• [WHAT YOU NEED TO DO]
Reproduce all of the entries character for character, while leaving out any pictures they contain.

• [DATASET RECORDS]
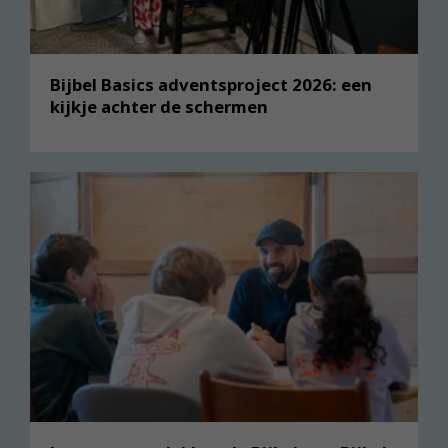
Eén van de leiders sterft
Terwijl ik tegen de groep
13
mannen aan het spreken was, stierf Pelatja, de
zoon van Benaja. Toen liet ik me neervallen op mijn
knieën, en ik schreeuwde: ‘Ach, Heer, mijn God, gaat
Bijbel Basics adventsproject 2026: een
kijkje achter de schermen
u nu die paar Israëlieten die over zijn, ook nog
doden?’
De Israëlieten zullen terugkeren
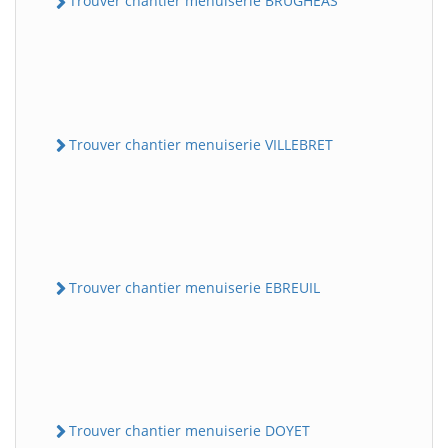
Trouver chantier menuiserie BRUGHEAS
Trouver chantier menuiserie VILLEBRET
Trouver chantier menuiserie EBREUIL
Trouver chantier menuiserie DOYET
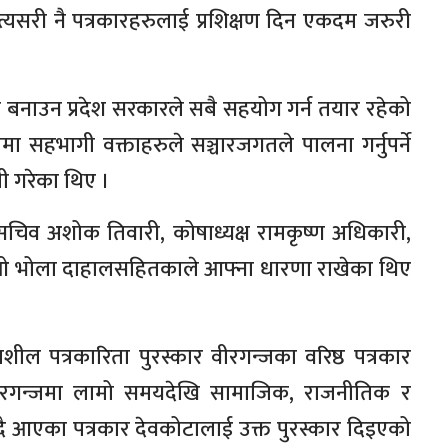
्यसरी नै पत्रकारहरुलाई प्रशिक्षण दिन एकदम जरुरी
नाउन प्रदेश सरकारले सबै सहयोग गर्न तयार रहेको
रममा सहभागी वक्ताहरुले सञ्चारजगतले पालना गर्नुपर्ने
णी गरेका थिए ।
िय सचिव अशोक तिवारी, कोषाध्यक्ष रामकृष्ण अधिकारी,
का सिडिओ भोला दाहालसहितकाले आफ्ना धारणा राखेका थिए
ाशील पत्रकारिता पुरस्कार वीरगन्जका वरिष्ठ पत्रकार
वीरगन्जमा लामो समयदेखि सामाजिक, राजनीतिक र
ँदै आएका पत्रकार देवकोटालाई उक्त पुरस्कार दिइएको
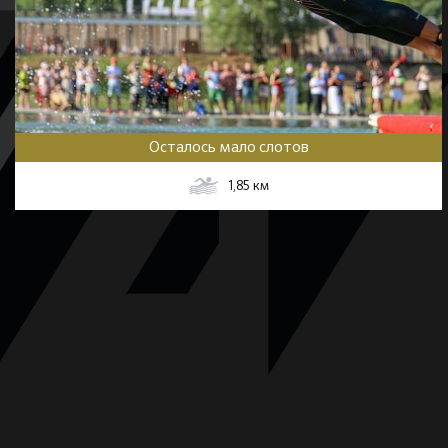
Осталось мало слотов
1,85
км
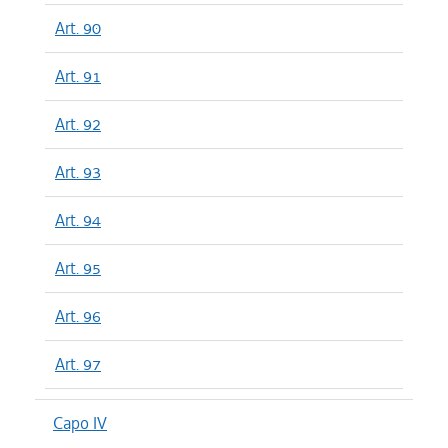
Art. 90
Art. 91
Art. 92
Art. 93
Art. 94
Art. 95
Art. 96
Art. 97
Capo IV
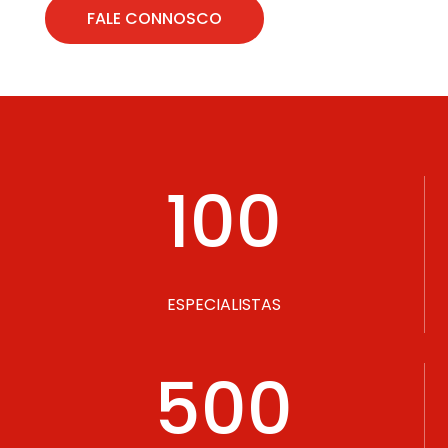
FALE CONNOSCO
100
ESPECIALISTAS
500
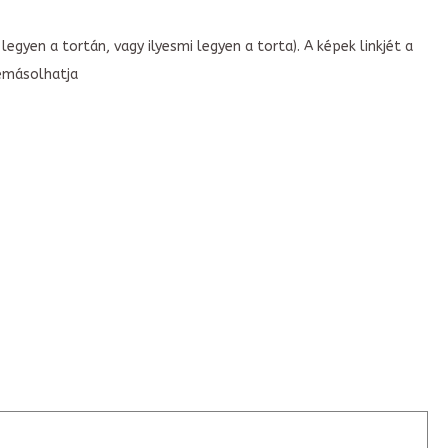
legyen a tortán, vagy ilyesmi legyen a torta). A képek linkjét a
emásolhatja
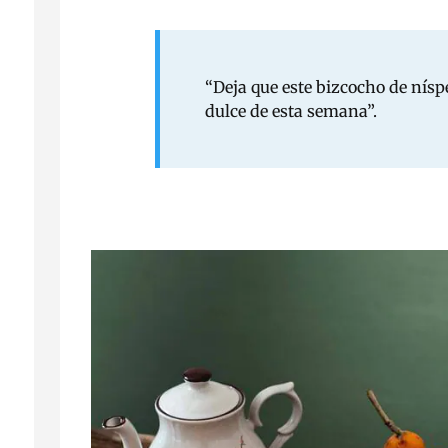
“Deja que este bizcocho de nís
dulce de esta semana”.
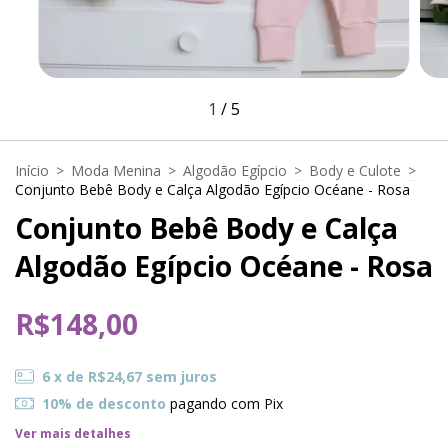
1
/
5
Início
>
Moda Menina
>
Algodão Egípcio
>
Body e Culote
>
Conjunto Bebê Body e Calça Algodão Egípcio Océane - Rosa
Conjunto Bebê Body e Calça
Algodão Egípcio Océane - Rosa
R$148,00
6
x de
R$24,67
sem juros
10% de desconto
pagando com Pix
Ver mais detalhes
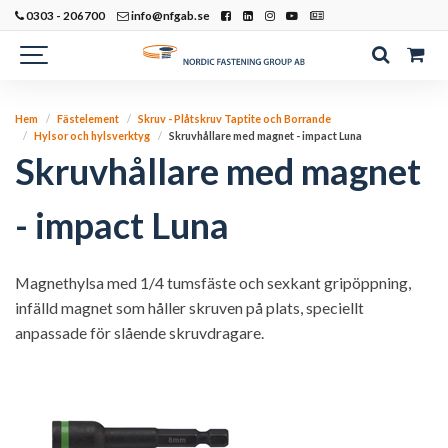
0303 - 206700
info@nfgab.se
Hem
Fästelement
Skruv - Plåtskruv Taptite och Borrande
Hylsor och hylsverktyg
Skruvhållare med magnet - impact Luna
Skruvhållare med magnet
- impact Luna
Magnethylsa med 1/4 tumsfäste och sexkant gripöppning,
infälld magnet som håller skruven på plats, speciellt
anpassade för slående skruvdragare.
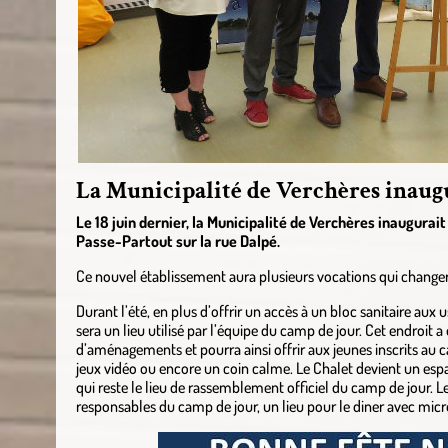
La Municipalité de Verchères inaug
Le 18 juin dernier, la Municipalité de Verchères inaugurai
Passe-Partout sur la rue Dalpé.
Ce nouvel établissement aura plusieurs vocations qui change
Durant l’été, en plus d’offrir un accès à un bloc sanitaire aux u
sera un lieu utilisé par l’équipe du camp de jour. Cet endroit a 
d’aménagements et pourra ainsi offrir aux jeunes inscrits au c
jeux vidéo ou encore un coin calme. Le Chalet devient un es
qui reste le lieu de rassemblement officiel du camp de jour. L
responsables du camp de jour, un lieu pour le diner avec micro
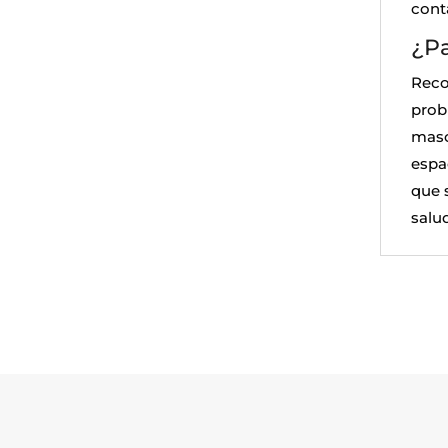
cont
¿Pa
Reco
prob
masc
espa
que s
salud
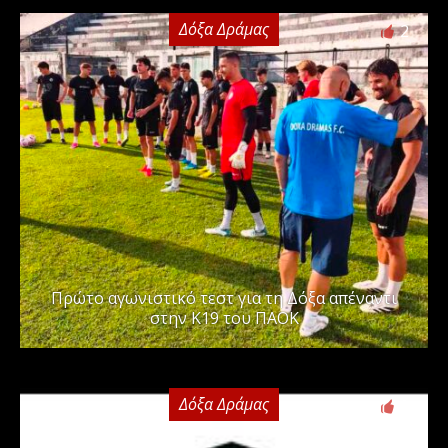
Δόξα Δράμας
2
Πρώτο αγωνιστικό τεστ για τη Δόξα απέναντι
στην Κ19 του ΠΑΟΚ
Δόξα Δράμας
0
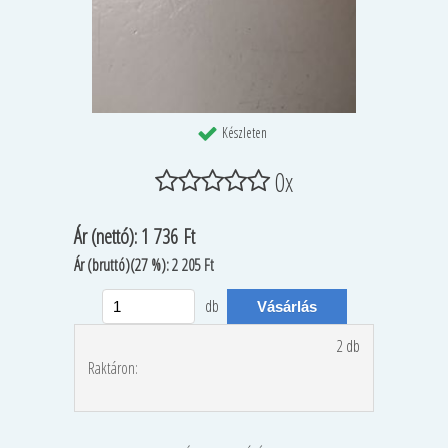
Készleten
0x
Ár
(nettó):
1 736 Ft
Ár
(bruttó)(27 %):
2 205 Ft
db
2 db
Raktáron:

• [ANSWER SECTION]
Eén van de leiders sterft
Terwijl ik tegen de groep
13
mannen aan het spreken was, stierf Pelatja, de
zoon van Benaja. Toen liet ik me neervallen op mijn
knieën, en ik schreeuwde: ‘Ach, Heer, mijn God, gaat
Bijbel Basics adventsproject 2026: een
kijkje achter de schermen
u nu die paar Israëlieten die over zijn, ook nog
doden?’
De Israëlieten zullen terugkeren
Trouver chantier menuiserie BRUGHEAS
Trouver chantier menuiserie VILLEBRET
Trouver chantier menuiserie EBREUIL
Trouver chantier menuiserie DOYET
्यसरी नै पत्रकारहरुलाई प्रशिक्षण दिन एकदम जरुरी
नाउन प्रदेश सरकारले सबै सहयोग गर्न तयार रहेको
रममा सहभागी वक्ताहरुले सञ्चारजगतले पालना गर्नुपर्ने
णी गरेका थिए ।
िय सचिव अशोक तिवारी, कोषाध्यक्ष रामकृष्ण अधिकारी,
का सिडिओ भोला दाहालसहितकाले आफ्ना धारणा राखेका थिए
ाशील पत्रकारिता पुरस्कार वीरगन्जका वरिष्ठ पत्रकार
वीरगन्जमा लामो समयदेखि सामाजिक, राजनीतिक र
ँदै आएका पत्रकार देवकोटालाई उक्त पुरस्कार दिइएको
Осталось мало слотов
1,85
км
Art. 90
Art. 91
Art. 92
Art. 93
Art. 94
Art. 95
Art. 96
Art. 97
Capo IV
FALE CONNOSCO
100
ESPECIALISTAS
500
legyen a tortán, vagy ilyesmi legyen a torta). A képek linkjét a
emásolhatja
“Deja que este bizcocho de nís
dulce de esta semana”.
1
/
5
Início
>
Moda Menina
>
Algodão Egípcio
>
Body e Culote
>
Conjunto Bebê Body e Calça Algodão Egípcio Océane - Rosa
Conjunto Bebê Body e Calça
Algodão Egípcio Océane - Rosa
R$148,00
6
x de
R$24,67
sem juros
10% de desconto
pagando com Pix
Ver mais detalhes
0303 - 206700
info@nfgab.se
Hem
Fästelement
Skruv - Plåtskruv Taptite och Borrande
Hylsor och hylsverktyg
Skruvhållare med magnet - impact Luna
Skruvhållare med magnet
- impact Luna
Magnethylsa med 1/4 tumsfäste och sexkant gripöppning,
infälld magnet som håller skruven på plats, speciellt
anpassade för slående skruvdragare.
La Municipalité de Verchères inaug
Le 18 juin dernier, la Municipalité de Verchères inaugurai
Passe-Partout sur la rue Dalpé.
Ce nouvel établissement aura plusieurs vocations qui change
Durant l’été, en plus d’offrir un accès à un bloc sanitaire aux u
sera un lieu utilisé par l’équipe du camp de jour. Cet endroit a 
d’aménagements et pourra ainsi offrir aux jeunes inscrits au c
jeux vidéo ou encore un coin calme. Le Chalet devient un es
qui reste le lieu de rassemblement officiel du camp de jour. L
responsables du camp de jour, un lieu pour le diner avec micro
cont
¿Pa
Reco
prob
masc
espa
que s
salud
Δόξα Δράμας
2
Πρώτο αγωνιστικό τεστ για τη Δόξα απέναντι
στην Κ19 του ΠΑΟΚ
Δόξα Δράμας
0
Készleten
0x
Ár
(nettó):
1 736 Ft
Ár
(bruttó)(27 %):
2 205 Ft
db
2 db
Raktáron:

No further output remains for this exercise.